# Elderly Sex



## tonyt (May 25, 2005)

This is too funny to be dirty :lol: 

The husband leans over and asks his wife, 'Do you remember the first time we had sex together over fifty years ago? We went behind the village tavern where you leaned against the back fence and I made love to you.'

'Yes', she says, 'I remember it well.'

'OK,' he says, 'How about taking a stroll around there again and we can do it for old time's sake?'

'Oh Jim, you old devil, that sounds like a crazy, but good idea!'

A police officer sitting at the next table heard their conversation and, having a chuckle to himself, he thinks to himself, "I've got to see these two old-timers having sex against a fence. I'll just keep an eye on them so there's no trouble." So he follows them.

The elderly couple walks haltingly along, leaning on each other for support aided by walking sticks. Finally, they get to the back of the tavern and make their way to the fence. The old lady lifts her skirt and the old man drops his trousers. As she leans against the fence, the old man moves in. Then suddenly they erupt into the most furious sex that the policeman has ever seen. This goes on for about ten minutes while both are making loud noises and moaning and screaming. Finally, they both collapse, panting on the ground.

The policeman is amazed. He thinks he has learned something about life and old age that he didn't know.

After about half an hour of lying on the ground recovering, the old couple struggles to their feet and puts their clothes back on. The policeman, is still watching and thinks to himself, "This is truly amazing, I've got to ask them what their secret is."

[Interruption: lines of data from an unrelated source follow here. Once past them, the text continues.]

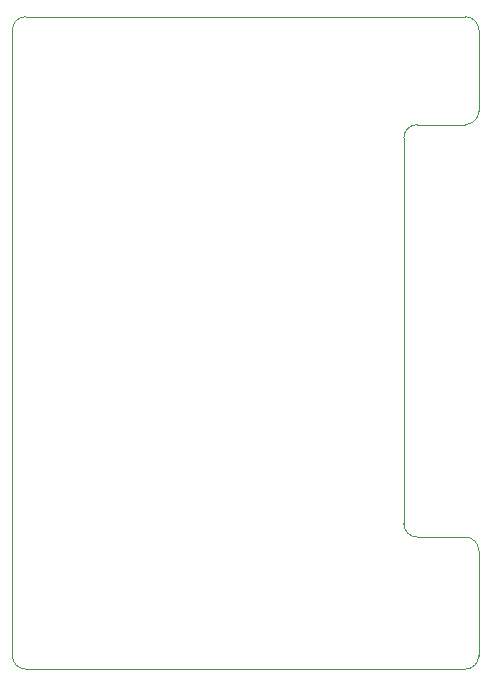
<source format=gm1>
G04 #@! TF.GenerationSoftware,KiCad,Pcbnew,(5.1.10)-1*
G04 #@! TF.CreationDate,2021-12-28T21:38:16-08:00*
G04 #@! TF.ProjectId,breadboardPower,62726561-6462-46f6-9172-64506f776572,rev?*
G04 #@! TF.SameCoordinates,Original*
G04 #@! TF.FileFunction,Profile,NP*
%FSLAX46Y46*%
G04 Gerber Fmt 4.6, Leading zero omitted, Abs format (unit mm)*
G04 Created by KiCad (PCBNEW (5.1.10)-1) date 2021-12-28 21:38:16*
%MOMM*%
%LPD*%
G01*
G04 APERTURE LIST*
G04 #@! TA.AperFunction,Profile*
%ADD10C,0.100000*%
G04 #@! TD*
G04 APERTURE END LIST*
D10*
X70739000Y-116713000D02*
G75*
G02*
X69596000Y-115570000I0J1143000D01*
G01*
X69596000Y-62611000D02*
G75*
G02*
X70739000Y-61468000I1143000J0D01*
G01*
X107950000Y-61468000D02*
G75*
G02*
X109093000Y-62611000I0J-1143000D01*
G01*
X107950000Y-105537000D02*
G75*
G02*
X109093000Y-106680000I0J-1143000D01*
G01*
X109093000Y-115570000D02*
G75*
G02*
X107950000Y-116713000I-1143000J0D01*
G01*
X109093000Y-69469000D02*
G75*
G02*
X107950000Y-70612000I-1143000J0D01*
G01*
X102743000Y-71755000D02*
G75*
G02*
X103886000Y-70612000I1143000J0D01*
G01*
X103886000Y-105537000D02*
G75*
G02*
X102743000Y-104394000I0J1143000D01*
G01*
X69596000Y-62611000D02*
X69596000Y-67945000D01*
X76073000Y-61468000D02*
X70739000Y-61468000D01*
X102235000Y-116713000D02*
X107950000Y-116713000D01*
X107950000Y-61468000D02*
X102108000Y-61468000D01*
X70739000Y-116713000D02*
X102235000Y-116713000D01*
X69596000Y-67945000D02*
X69596000Y-115570000D01*
X76073000Y-61468000D02*
X102108000Y-61468000D01*
X102743000Y-104394000D02*
X102743000Y-71755000D01*
X107950000Y-105537000D02*
X103886000Y-105537000D01*
X109093000Y-106680000D02*
X109093000Y-115570000D01*
X107950000Y-70612000D02*
X103886000Y-70612000D01*
X109093000Y-62611000D02*
X109093000Y-69469000D01*
M02*

</source>
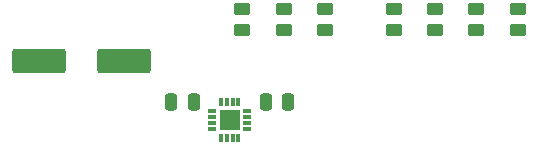
<source format=gtp>
%TF.GenerationSoftware,KiCad,Pcbnew,8.0.2*%
%TF.CreationDate,2024-07-24T20:27:57+03:00*%
%TF.ProjectId,DRV8234 DC Motor Driver Expander,44525638-3233-4342-9044-43204d6f746f,rev?*%
%TF.SameCoordinates,PX5f5e100PY5f5e100*%
%TF.FileFunction,Paste,Top*%
%TF.FilePolarity,Positive*%
%FSLAX46Y46*%
G04 Gerber Fmt 4.6, Leading zero omitted, Abs format (unit mm)*
G04 Created by KiCad (PCBNEW 8.0.2) date 2024-07-24 20:27:57*
%MOMM*%
%LPD*%
G01*
G04 APERTURE LIST*
G04 Aperture macros list*
%AMRoundRect*
0 Rectangle with rounded corners*
0 $1 Rounding radius*
0 $2 $3 $4 $5 $6 $7 $8 $9 X,Y pos of 4 corners*
0 Add a 4 corners polygon primitive as box body*
4,1,4,$2,$3,$4,$5,$6,$7,$8,$9,$2,$3,0*
0 Add four circle primitives for the rounded corners*
1,1,$1+$1,$2,$3*
1,1,$1+$1,$4,$5*
1,1,$1+$1,$6,$7*
1,1,$1+$1,$8,$9*
0 Add four rect primitives between the rounded corners*
20,1,$1+$1,$2,$3,$4,$5,0*
20,1,$1+$1,$4,$5,$6,$7,0*
20,1,$1+$1,$6,$7,$8,$9,0*
20,1,$1+$1,$8,$9,$2,$3,0*%
G04 Aperture macros list end*
%ADD10RoundRect,0.250000X-0.250000X-0.475000X0.250000X-0.475000X0.250000X0.475000X-0.250000X0.475000X0*%
%ADD11RoundRect,0.250000X0.250000X0.475000X-0.250000X0.475000X-0.250000X-0.475000X0.250000X-0.475000X0*%
%ADD12R,1.750000X1.750000*%
%ADD13R,0.800000X0.300000*%
%ADD14R,0.300000X0.800000*%
%ADD15RoundRect,0.250000X0.450000X-0.262500X0.450000X0.262500X-0.450000X0.262500X-0.450000X-0.262500X0*%
%ADD16RoundRect,0.250000X-0.450000X0.262500X-0.450000X-0.262500X0.450000X-0.262500X0.450000X0.262500X0*%
%ADD17RoundRect,0.250001X1.999999X0.799999X-1.999999X0.799999X-1.999999X-0.799999X1.999999X-0.799999X0*%
G04 APERTURE END LIST*
D10*
%TO.C,C3*%
X39450000Y13500000D03*
X37550000Y13500000D03*
%TD*%
D11*
%TO.C,C1*%
X31450000Y13500000D03*
X29550000Y13500000D03*
%TD*%
D12*
%TO.C,IC1*%
X34500000Y12000000D03*
D13*
X36000000Y12750000D03*
X36000000Y12250000D03*
X36000000Y11750000D03*
X36000000Y11250000D03*
D14*
X35250000Y10500000D03*
X34750000Y10500000D03*
X34250000Y10500000D03*
X33750000Y10500000D03*
D13*
X33000000Y11250000D03*
X33000000Y11750000D03*
X33000000Y12250000D03*
X33000000Y12750000D03*
D14*
X33750000Y13500000D03*
X34250000Y13500000D03*
X34750000Y13500000D03*
X35250000Y13500000D03*
%TD*%
D15*
%TO.C,R7*%
X58900000Y19587500D03*
X58900000Y21412500D03*
%TD*%
%TO.C,R6*%
X55400000Y21412500D03*
X55400000Y19587500D03*
%TD*%
%TO.C,R5*%
X51900000Y19587500D03*
X51900000Y21412500D03*
%TD*%
%TO.C,R4*%
X48400000Y19587500D03*
X48400000Y21412500D03*
%TD*%
%TO.C,R3*%
X39100000Y19587500D03*
X39100000Y21412500D03*
%TD*%
D16*
%TO.C,R2*%
X42600000Y21412500D03*
X42600000Y19587500D03*
%TD*%
D15*
%TO.C,R1*%
X35586000Y19587500D03*
X35586000Y21412500D03*
%TD*%
D17*
%TO.C,C2*%
X25600000Y17000000D03*
X18400000Y17000000D03*
%TD*%
M02*

</source>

So, as the couple passes, he says to them, 'Excuse me, but that was something else. You must've had a fantastic sex life together. Is there some sort of secret to this?'

Shaking, the old man is barely able to reply, 'Fifty years ago that wasn't an electric fence."


----------



## tugboat (Sep 14, 2013)

Very good.


----------



## bjandlin (Sep 15, 2009)

*elderly sex*

Mmm??
There's an electric fence at the bottom of my garden !!
Barrie


----------



## daffodil (Aug 7, 2014)

SHOCKING and re VOLTING, is this a CURRENT topic, I am POSITIVE nobody will remain NEUTRAL, WATT was that you said OHMS (so said watson to sherlock) :idea:


----------



## tonyt (May 25, 2005)

> daffodil said....SHOCKING and re VOLTING, is this a CURRENT topic, I am POSITIVE nobody will remain NEUTRAL, WATT was that you said OHMS (so said watson to sherlock) :idea:


OK - I'll accept the CHARGE, you've had AMPle time to complain - but what on EARTH took you so long? :lol:


----------